#### Document excerpt:
*** Begin section ***

There is a piece on salon.com written by someone whose economic and political ignorance is so outstanding it borders on legitimate delusion, that I am not sure it is really worth the time to address. Unfortunately, it has become clear the author of this piece, Gabriel Winant, is not alone in his delusional understanding of the world and thus I will try and spend as little time as possible addressing his truly bizarre recent article.

The title of his piece is, "The lesson of Rand Paul: libertarianism is juvenile." Despite such a title he never even attempts an effort at demonstrating that Rand Paul has anything to do with his conclusion that libertarianism is juvenile. He touches on some recent criticism of Rand Paul stemming from his comments that not all of the civil rights legislation passed was appropriate.

*** End section ***

#### Task 1:
According to the commentary on the Salon article, what is the title of Gabriel Winant's piece?
#### Task 2:
Print the part of the commentary on the Salon article from "There is a piece" up to and including "passed was appropriate.".
The material after this commentary isn't needed for anything here.

#### Available data:
*** Begin section ***

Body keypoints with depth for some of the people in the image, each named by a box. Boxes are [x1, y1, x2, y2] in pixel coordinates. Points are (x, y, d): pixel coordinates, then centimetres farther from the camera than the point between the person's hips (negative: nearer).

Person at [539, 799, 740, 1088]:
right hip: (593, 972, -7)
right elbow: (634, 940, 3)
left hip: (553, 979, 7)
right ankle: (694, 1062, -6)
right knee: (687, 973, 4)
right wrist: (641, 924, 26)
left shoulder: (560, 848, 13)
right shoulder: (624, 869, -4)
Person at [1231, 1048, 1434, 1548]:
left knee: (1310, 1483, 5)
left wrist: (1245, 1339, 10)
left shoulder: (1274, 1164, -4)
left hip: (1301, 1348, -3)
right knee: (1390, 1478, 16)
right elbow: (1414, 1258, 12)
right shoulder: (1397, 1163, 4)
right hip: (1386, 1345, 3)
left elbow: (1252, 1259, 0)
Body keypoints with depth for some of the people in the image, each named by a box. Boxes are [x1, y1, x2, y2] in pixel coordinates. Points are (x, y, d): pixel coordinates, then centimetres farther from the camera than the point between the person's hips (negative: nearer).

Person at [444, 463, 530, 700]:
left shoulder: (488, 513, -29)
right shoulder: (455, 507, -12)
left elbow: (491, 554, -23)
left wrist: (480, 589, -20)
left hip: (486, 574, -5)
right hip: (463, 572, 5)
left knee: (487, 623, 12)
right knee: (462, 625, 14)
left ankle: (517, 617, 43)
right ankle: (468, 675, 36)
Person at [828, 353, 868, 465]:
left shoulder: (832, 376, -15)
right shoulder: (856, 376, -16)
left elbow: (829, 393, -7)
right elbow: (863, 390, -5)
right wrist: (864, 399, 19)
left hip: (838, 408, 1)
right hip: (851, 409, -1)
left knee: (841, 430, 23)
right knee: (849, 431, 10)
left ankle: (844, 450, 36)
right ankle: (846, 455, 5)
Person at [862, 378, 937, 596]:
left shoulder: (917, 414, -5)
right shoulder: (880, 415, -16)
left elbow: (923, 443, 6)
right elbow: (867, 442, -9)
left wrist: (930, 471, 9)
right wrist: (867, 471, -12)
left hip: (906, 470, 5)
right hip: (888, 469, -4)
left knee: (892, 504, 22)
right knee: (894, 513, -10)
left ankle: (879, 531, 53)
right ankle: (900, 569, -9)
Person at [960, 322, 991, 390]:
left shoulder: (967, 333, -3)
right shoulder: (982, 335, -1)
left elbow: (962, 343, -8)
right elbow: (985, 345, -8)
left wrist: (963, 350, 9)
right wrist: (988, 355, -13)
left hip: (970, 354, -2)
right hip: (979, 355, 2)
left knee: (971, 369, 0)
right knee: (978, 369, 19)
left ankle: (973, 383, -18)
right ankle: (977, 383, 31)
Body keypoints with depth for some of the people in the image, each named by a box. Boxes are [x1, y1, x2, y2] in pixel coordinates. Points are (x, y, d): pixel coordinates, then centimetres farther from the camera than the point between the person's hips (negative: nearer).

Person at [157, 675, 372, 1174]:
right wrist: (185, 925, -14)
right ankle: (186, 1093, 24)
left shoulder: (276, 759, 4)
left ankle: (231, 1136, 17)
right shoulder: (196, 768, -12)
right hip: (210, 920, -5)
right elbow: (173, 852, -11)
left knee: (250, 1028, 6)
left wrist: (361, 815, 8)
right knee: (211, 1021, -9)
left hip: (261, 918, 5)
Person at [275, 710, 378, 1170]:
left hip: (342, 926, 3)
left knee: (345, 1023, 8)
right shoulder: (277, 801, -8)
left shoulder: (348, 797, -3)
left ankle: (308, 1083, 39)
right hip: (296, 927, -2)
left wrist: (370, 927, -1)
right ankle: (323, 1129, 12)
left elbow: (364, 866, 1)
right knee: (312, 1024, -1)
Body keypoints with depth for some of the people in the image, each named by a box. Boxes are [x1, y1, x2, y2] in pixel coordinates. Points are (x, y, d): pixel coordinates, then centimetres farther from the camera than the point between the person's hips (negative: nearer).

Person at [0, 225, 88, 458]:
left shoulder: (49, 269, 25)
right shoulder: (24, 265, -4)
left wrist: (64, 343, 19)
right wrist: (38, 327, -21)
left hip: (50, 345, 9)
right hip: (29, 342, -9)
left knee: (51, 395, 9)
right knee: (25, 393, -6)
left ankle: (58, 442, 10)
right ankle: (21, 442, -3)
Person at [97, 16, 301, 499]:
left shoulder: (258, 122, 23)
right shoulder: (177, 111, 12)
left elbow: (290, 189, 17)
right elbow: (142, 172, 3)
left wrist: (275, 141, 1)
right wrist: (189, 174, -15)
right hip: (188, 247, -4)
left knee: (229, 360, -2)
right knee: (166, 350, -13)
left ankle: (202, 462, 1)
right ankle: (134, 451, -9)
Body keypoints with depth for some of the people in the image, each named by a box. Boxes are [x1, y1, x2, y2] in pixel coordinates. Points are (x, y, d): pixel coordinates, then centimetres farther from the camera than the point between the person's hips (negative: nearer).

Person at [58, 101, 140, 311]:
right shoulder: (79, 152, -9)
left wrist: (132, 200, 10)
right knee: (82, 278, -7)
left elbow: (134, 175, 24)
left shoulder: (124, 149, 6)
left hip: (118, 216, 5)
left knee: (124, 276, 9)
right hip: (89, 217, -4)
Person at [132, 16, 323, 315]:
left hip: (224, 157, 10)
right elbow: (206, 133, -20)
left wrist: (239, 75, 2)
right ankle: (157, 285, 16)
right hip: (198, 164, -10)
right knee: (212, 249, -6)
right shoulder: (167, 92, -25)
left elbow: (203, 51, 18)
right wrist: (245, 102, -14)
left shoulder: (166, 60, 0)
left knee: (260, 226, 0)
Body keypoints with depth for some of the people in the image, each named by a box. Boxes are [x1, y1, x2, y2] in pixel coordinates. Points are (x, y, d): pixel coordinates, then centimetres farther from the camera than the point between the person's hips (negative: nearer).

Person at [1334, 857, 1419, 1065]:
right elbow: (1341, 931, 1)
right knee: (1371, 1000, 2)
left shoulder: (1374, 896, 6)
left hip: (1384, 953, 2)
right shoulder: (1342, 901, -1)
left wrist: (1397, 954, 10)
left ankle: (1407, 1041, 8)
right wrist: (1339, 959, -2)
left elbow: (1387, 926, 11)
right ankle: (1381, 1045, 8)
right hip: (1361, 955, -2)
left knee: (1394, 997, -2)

*** End section ***

#### Your response 1:
"The lesson of Rand Paul: libertarianism is juvenile."

#### Your response 2:
There is a piece on salon.com written by someone whose economic and political ignorance is so outstanding it borders on legitimate delusion, that I am not sure it is really worth the time to address. Unfortunately, it has become clear the author of this piece, Gabriel Winant, is not alone in his delusional understanding of the world and thus I will try and spend as little time as possible addressing his truly bizarre recent article.

The title of his piece is, "The lesson of Rand Paul: libertarianism is juvenile." Despite such a title he never even attempts an effort at demonstrating that Rand Paul has anything to do with his conclusion that libertarianism is juvenile. He touches on some recent criticism of Rand Paul stemming from his comments that not all of the civil rights legislation passed was appropriate.